PROBLEM TO WORK ON> Please copy each line of the listing below precisely, excluding the images.

DATA SEGMENT>
┄┄┄┄┄┄┄┄┄┄┄┄┄┄┄┄┄┄┄┄
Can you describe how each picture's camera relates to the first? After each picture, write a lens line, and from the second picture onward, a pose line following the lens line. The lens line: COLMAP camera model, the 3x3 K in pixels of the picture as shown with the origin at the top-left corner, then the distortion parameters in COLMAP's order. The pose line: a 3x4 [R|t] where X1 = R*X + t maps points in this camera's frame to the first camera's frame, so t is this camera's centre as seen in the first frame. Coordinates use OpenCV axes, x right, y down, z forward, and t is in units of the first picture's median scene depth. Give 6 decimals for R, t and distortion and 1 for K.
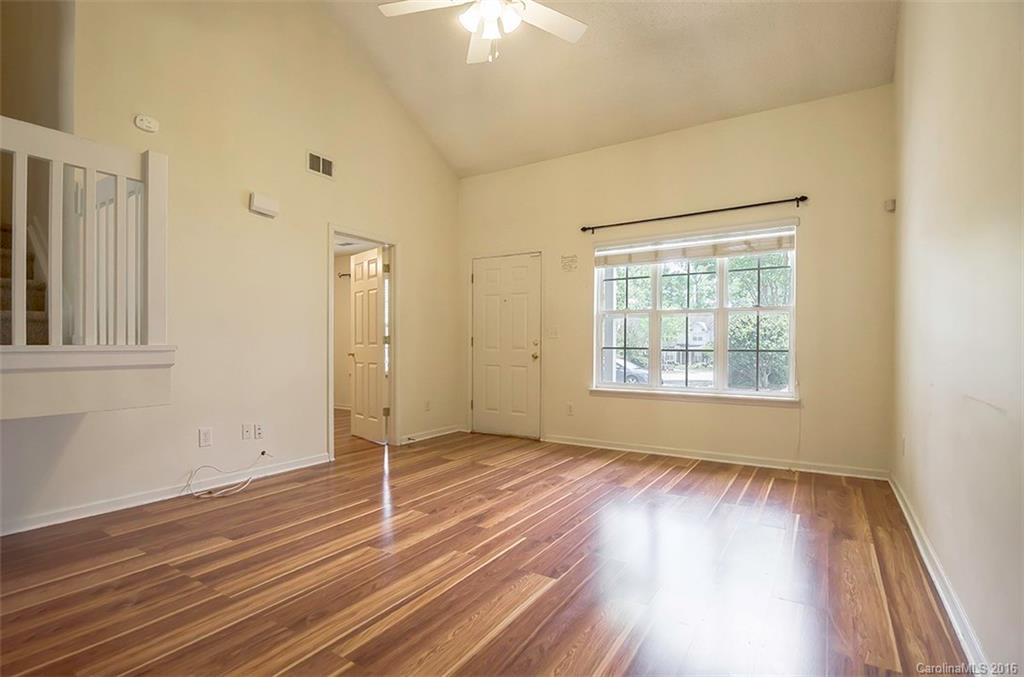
lens RADIAL K [[509.7, 0, 503.3], [0, 509.7, 349.0], [0, 0, 1]] dist [-0.011332, -0.005865]
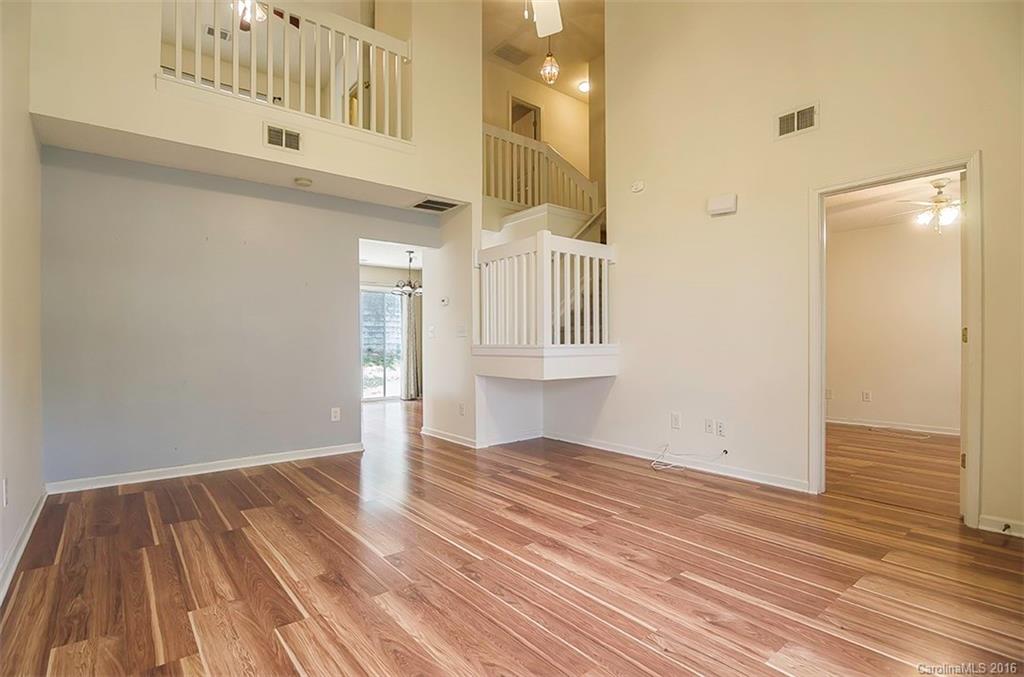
lens RADIAL K [[509.7, 0, 528.1], [0, 509.7, 361.6], [0, 0, 1]] dist [-0.011332, -0.005865]
pose [[-0.308086, 0.037167, -0.950632, 0.554427], [-0.005977, 0.999141, 0.041000, -0.012348], [0.951340, 0.018313, -0.307599, 0.863276]]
┄┄┄┄┄┄┄┄┄┄┄┄┄┄┄┄┄┄┄┄
TASK RESULT>
Can you describe how each picture's camera relates to the first? After each picture, write a lens line, and from the second picture onward, a pose line following the lens line. The lens line: COLMAP camera model, the 3x3 K in pixels of the picture as shown with the origin at the top-left corner, then the distortion parameters in COLMAP's order. The pose line: a 3x4 [R|t] where X1 = R*X + t maps points in this camera's frame to the first camera's frame, so t is this camera's centre as seen in the first frame. Coordinates use OpenCV axes, x right, y down, z forward, and t is in units of the first picture's median scene depth. Give 6 decimals for R, t and distortion and 1 for K.
lens RADIAL K [[509.7, 0, 503.3], [0, 509.7, 349.0], [0, 0, 1]] dist [-0.011332, -0.005865]
lens RADIAL K [[509.7, 0, 528.1], [0, 509.7, 361.6], [0, 0, 1]] dist [-0.011332, -0.005865]
pose [[-0.308086, 0.037167, -0.950632, 0.554427], [-0.005977, 0.999141, 0.041000, -0.012348], [0.951340, 0.018313, -0.307599, 0.863276]]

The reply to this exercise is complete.